And just like that, it’s November and we start to look forward to all the breaks. For some of us Thanksgiving week ends up being a cross-between time off, (my former district used to bribe us with evening conferences to get an extra day off), and an extended weekend. In either case, we take it because up next is that break we start counting down to from the first day of school … The Illustrious Wonder, known as Winter Break!
Now, my fellow veteran teachers, many of us have this down to a science. The work bag with the pile of papers to grade and books to semester plan sits nicely by the front door where we drop it, in a corner of an office, or perhaps in the car or front seat of the car until sometime on New Year’s Day, (or maybe one day during the week), when we binge out on something streaming and get it done in a day to be ready on January 2nd!
This article is for new teachers, those new to the profession, or those who are in a new school, new role, or new district. I have been in this space a few times, especially as a single educator. Winter Break looks like an uninterrupted week we need to get on top of everything, so we plan to rest Christmas Eve, Day, New Year’s Eve, and some of New Year’s Day. But the rest of the time, we’re working. I’m going to strongly encourage you to not do that. Resist the temptation. Breaks are important for our morale in addition to our mental and physical health.
Here are three ways you can find a happy medium between taking a break and fighting that urge to overwork.
1. If you decide to do work, create a list of no more than 3 things you want to do and then set a timer to get them completed. This is not a license to pressure yourself into a working frenzy. It’s setting boundaries for your time and honoring your need for a break.
2. If you chose to check your work email, do NOT do it every day, and also do not respond. Include it as one of your tasks in step one and that’s the only time you check it. I would like to add to this, do not answer parents either. We are constantly told to make ourselves available but realistically, we shouldn’t always be available. In fact, don’t check it until you get back to work on January 2, 2023. Set the away message as your response to everything and leave that right where it is.
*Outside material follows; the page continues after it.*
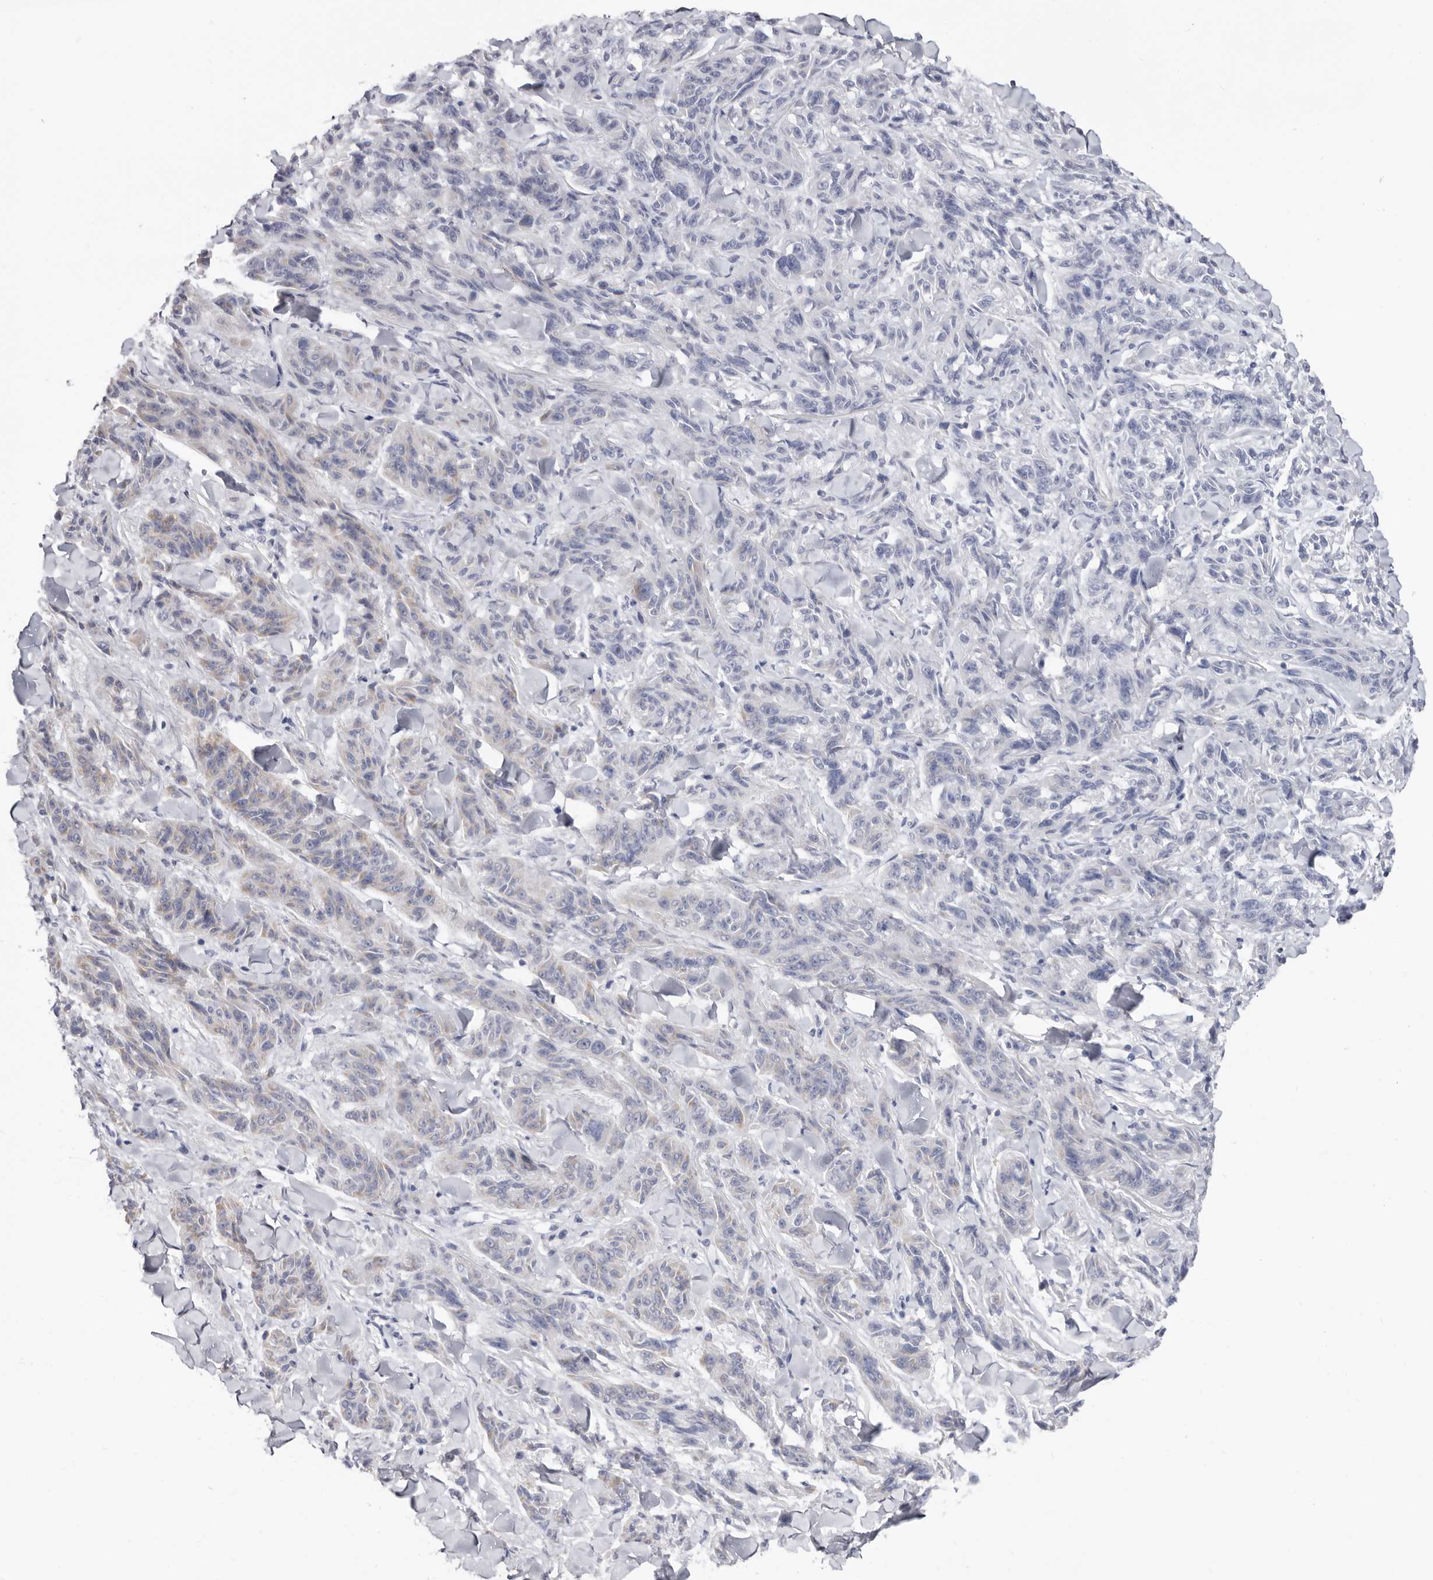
{"staining": {"intensity": "negative", "quantity": "none", "location": "none"}, "tissue": "melanoma", "cell_type": "Tumor cells", "image_type": "cancer", "snomed": [{"axis": "morphology", "description": "Malignant melanoma, NOS"}, {"axis": "topography", "description": "Skin"}], "caption": "Tumor cells are negative for protein expression in human malignant melanoma.", "gene": "RSPO2", "patient": {"sex": "male", "age": 53}}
3. Take at least one full day that is not one of the four “holidays” during the break and do absolutely nothing. What you decide to do with your nothing is your business. For me, sometimes nothing was really nothing. I sat in bed all day watching movies. These days are your resets. It gives you time to release stress and get a clear mind. On your “do nothing” day, choose to do any activity that relaxes you. And do not convince yourself that work is relaxing. This is a lie we tell ourselves when we’re teetering on being workaholics. (At least that was my story.)
I can tell you from experience these three things seem small, but they are so important. Veteran teachers gave me this advice when I first started and for the first few years of teaching, I didn’t listen. The result was that I would come back from breaks feeling more stressed out than when I left. I don’t want that for you. Teaching can be and is a very rewarding profession. The thing they don’t tell you when you start is that to endure it, you must take your breaks.